Efficiency and idiosyncrasy

Whenever I write a post with a bit of shell coding in it, as I did last night, I get feedback showing me different ways of doing the same thing. In some cases this is helpful (I like learning new tricks, even if I decide not to use them), in some cases it isn’t (I don’t care how much better you think zsh is, I don’t care how much better everyone else thinks zsh is, it’s not enough better for me to bother with).

But while it’s nice to learn new things, unless I have the opportunity to use them often, they’re unlikely to stick with me. With little one-offs like last night’s commands for creating a year’s worth of monthly folders, efficiency isn’t measured by how much processor time is used, nor—and this is key—by the amount of typing I do. It’s measured by the total time and cognitive load used in thinking up how to solve the problem and then executing that solution. Usually the first solution that comes to mind, no matter how much typing is required, is the one that’s the most efficient when measured this way.

And what first comes to mind is unique to everyone. It’s based on everything you’ve seen and done in the past, what you’ve been working on most recently, and, by exclusion, all those many many things you never learned at all.

So when I need to generate a sequence of numbers, I think of using jot. You might think the phrase “sequence of numbers” would lead me to think of seq, and I confess that makes a lot of sense. But sense doesn’t enter into it. I learned jot first, never really learned seq (other than that it exists), so that’s what my brain goes to.

Of course, after you’ve solved your problem and have moved on, it can be helpful to look back on it and rethink it.
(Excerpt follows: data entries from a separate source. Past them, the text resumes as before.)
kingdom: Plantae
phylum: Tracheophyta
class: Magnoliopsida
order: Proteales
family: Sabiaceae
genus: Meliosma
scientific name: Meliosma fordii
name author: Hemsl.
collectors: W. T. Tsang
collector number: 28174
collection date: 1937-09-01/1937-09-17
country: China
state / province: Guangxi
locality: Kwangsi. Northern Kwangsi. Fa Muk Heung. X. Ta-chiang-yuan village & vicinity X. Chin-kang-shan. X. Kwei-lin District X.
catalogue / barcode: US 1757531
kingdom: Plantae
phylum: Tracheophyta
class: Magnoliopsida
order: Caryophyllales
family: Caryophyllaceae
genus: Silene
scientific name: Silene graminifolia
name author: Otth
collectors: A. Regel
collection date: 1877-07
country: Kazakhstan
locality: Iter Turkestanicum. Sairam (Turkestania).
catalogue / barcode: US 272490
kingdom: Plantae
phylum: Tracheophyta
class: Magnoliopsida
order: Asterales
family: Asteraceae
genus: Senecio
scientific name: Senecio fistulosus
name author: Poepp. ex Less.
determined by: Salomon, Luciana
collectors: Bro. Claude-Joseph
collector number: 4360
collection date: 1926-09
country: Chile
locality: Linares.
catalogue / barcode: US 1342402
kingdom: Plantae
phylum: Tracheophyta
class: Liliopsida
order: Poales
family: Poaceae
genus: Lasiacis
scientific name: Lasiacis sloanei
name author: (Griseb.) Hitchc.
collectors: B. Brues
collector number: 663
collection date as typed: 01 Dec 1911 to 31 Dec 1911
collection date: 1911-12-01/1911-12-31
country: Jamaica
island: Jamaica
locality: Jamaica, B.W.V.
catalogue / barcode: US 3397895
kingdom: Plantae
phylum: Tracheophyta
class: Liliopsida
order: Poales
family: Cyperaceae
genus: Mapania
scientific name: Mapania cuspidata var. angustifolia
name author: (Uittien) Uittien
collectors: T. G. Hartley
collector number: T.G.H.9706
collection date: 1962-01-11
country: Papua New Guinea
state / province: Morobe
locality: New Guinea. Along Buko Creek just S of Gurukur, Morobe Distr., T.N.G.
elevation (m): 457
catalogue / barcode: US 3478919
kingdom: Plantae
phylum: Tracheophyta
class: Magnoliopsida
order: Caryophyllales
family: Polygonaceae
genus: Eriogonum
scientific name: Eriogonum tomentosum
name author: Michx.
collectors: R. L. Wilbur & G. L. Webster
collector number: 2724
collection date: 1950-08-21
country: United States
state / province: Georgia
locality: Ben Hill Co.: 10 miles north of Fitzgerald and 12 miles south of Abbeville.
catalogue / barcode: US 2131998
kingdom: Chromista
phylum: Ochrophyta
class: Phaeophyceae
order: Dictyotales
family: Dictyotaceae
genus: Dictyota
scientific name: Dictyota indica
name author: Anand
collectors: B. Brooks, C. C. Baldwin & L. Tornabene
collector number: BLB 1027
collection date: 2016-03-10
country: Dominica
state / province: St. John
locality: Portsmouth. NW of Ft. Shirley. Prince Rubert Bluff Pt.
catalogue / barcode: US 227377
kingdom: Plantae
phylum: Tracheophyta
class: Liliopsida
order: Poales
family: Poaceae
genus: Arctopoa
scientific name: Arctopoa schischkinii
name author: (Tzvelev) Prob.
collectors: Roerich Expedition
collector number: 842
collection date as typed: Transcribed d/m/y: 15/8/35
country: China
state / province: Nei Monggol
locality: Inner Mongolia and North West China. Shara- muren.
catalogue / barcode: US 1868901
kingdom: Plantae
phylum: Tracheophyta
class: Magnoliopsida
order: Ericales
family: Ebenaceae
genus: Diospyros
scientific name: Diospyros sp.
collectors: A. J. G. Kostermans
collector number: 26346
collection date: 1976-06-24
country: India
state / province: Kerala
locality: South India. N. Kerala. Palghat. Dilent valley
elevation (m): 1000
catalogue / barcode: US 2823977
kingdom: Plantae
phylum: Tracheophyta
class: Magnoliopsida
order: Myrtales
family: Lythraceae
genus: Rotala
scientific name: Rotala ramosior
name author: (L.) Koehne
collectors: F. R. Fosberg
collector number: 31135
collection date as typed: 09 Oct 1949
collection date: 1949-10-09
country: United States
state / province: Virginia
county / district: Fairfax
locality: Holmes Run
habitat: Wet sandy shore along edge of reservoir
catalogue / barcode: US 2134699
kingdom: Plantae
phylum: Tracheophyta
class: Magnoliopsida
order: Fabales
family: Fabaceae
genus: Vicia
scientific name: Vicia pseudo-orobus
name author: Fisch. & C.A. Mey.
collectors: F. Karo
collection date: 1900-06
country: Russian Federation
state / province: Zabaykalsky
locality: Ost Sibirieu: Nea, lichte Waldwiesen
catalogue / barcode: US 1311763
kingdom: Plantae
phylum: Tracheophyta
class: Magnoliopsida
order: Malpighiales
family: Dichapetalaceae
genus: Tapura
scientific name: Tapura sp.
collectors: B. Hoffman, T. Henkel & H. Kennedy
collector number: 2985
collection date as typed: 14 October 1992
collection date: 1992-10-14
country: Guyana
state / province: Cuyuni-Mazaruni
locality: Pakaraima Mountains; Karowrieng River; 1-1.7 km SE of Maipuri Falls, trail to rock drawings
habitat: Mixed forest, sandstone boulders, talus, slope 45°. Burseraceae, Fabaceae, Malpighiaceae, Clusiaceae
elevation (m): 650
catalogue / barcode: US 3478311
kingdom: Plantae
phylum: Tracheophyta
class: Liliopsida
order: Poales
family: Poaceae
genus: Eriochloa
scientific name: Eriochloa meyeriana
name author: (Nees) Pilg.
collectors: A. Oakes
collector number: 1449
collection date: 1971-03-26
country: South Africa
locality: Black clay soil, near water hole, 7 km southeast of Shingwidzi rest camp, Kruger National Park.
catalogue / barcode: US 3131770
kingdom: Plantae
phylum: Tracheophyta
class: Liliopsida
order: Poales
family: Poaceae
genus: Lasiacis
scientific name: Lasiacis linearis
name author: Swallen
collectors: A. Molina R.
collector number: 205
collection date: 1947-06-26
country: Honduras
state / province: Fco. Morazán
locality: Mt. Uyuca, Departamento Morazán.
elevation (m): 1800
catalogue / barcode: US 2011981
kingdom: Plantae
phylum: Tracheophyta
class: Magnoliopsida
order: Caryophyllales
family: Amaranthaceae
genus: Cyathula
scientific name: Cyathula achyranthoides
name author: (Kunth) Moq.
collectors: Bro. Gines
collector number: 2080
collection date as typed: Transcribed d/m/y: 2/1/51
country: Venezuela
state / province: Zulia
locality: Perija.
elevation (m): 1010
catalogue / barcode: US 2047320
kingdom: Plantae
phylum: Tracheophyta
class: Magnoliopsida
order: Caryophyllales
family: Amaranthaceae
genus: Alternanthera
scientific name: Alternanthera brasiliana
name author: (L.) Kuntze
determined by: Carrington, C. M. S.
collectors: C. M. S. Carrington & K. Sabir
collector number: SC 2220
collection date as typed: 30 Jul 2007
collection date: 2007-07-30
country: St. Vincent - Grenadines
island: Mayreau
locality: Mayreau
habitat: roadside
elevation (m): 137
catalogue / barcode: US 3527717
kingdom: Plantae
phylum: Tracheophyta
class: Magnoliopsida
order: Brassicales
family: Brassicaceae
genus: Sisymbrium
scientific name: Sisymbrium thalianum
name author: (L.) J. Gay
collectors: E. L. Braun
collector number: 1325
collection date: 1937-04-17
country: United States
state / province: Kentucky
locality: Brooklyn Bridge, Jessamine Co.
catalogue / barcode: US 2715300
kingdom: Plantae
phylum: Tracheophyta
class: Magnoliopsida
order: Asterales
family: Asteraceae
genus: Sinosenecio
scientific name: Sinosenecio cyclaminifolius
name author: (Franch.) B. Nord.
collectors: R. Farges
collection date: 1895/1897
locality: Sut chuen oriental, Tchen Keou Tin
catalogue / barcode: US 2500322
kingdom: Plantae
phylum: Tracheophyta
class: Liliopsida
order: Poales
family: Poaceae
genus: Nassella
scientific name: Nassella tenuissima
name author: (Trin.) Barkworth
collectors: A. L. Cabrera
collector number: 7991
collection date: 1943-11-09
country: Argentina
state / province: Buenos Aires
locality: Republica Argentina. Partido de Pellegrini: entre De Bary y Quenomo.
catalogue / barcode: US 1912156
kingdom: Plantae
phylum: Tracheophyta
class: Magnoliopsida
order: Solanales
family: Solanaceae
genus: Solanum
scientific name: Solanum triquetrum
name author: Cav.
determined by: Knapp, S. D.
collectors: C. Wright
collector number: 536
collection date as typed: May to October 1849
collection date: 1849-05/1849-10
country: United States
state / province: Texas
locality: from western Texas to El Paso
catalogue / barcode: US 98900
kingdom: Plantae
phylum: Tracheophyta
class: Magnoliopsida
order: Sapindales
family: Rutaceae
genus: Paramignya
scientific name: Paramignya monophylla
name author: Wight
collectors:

If you come up with a simpler way to have done it, that little nugget may come back to you the next time you run into a similar problem.

And it’s even better if you can blog about it and get the opinions of others. After last night’s post, I had a brief Twitter conversation with Ryan M. He had some ideas that I’d never use—his idiosyncrasies aren’t mine, and he’s using a later version of bash than I am—but he did remind me of the -p option to mkdir, which creates all the necessary intermediate directories to create the full path to the directory you want. With that, I realized that instead of

mkdir 2017
cd 2017
jot -w %02d 12 | xargs mkdir

I could have done it all with

jot -w 2017/%02d 12 | xargs mkdir -p

Come back next year to see if I still remember by then.